- Born: c. 1850s Agra
- Origin: Mewat
- Died: c. 1920 Bhopal
- Genres: Indian classical music
- Occupation: Singer of hindustani classical music
- Years active: 1870s–1920s

= Ghagge Nazir Khan =

Indian Hindustani classical vocalist

Nazir Khan, more commonly known as "Ghagge" Nazir Khan or Jodhpurwale Nazir Khan, (c. 1850s – c. 1920s) was an Indian classical singer and, along with his elder brother Wahid Khan, founded the Mewati gharana, later popularized by Pandit Jasraj.

==Background==
Nazir Khan was born in the 1850s to a family of Khandarbani dhrupad musicians based in Agra. His grandfather was Dada Tikkad. He was trained in singing and rudra veena by his father, Imam Khan, and uncle, Wazir Khan alongside his elder brother, Wahid.

==Career==
Nazir Khan was appointed the court musician of Jodhpur. There he was acquainted with the family of Bade Mubarak Ali Khan of the Qawwal Bacchon tradition. He began learning from Bade Mubarak Ali Khan's brother, Waris Ali Khan (son-in-law of Haddu Khan of Gwalior Gharana), and married his daughter.

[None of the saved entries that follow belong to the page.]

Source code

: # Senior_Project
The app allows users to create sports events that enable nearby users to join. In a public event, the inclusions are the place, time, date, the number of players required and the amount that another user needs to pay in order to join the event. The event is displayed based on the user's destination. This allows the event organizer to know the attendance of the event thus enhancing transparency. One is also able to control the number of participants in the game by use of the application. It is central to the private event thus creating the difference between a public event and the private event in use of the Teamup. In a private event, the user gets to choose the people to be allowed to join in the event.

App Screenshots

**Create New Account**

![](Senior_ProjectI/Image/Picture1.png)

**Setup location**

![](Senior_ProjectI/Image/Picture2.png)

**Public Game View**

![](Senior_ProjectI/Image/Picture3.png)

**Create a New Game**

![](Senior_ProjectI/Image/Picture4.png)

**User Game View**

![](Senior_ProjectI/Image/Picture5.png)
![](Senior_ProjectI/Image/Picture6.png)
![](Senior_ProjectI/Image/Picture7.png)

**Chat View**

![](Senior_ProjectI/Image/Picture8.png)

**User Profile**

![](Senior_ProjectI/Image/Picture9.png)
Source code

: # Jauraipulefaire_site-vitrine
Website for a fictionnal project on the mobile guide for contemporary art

At Jodhpur, he found himself in the company of musicians like Alladiya Khan, Aliya-Fatu, and more.

After reconnecting with his brother, Wahid, in Bhopal, both relocated to the Gwalior Court where his brother's guru, Bande Ali Khan was a court musician. Having achieved a distinguished reputation, Nazir Khan continued his training with his in-laws, the family of Haddu Khan. He primarily studied with Chhote Mohammed Khan (the guru of Balkrishnabuwa Ichalkaranjikar) and may have also studied with Haddu Khan himself.

At Gwalior, Nazir Khan achieved greater recognition as a leading singer. His daughter, Hamida, married into the family of Inayat Hussain Khan of the Rampur Sahaswan Gharana, Haddu Khan's student. During this time, he served as court musician in Gwalior to the Scindia Court.

Later, he became court musician of Bhopal where he would remain until his death.

==Repertoire==
Ramkrishnabuwa Vaze noted that Nazir Khan collected many compositions from Bade Nissar Hussain Khan.
Alladiya Khan noted the lasting, extraordinary impression that Nazir Khan's rendition of Raag Ramdasi Malhar had left on him. Alladiya Khan held Nazir Khan in great esteem and claimed to have understood how to render Raag Desi properly only after hearing Nazir Khan's rendition.

==Legacy==
Due to his proficiency in Khandarbani gayaki and baaj, Nazir Khan was regarded for his voice quality. The depth and resonance of his voice earned him the nickname "Ghagge." His singing style integrated the Gwalior gayaki and Qawwal Bacchon gayaki.

===Disciples===
Nazir Khan had four main disciples including his adopted son and younger brother, Munavvar, his nephew, Ghulam Qadir, and his friends, Pandit Chimanlal and Pandit Natthulal, the grandfathers of Pandit Maniram, Pandit Pratap Narayan, and Pandit Jasraj.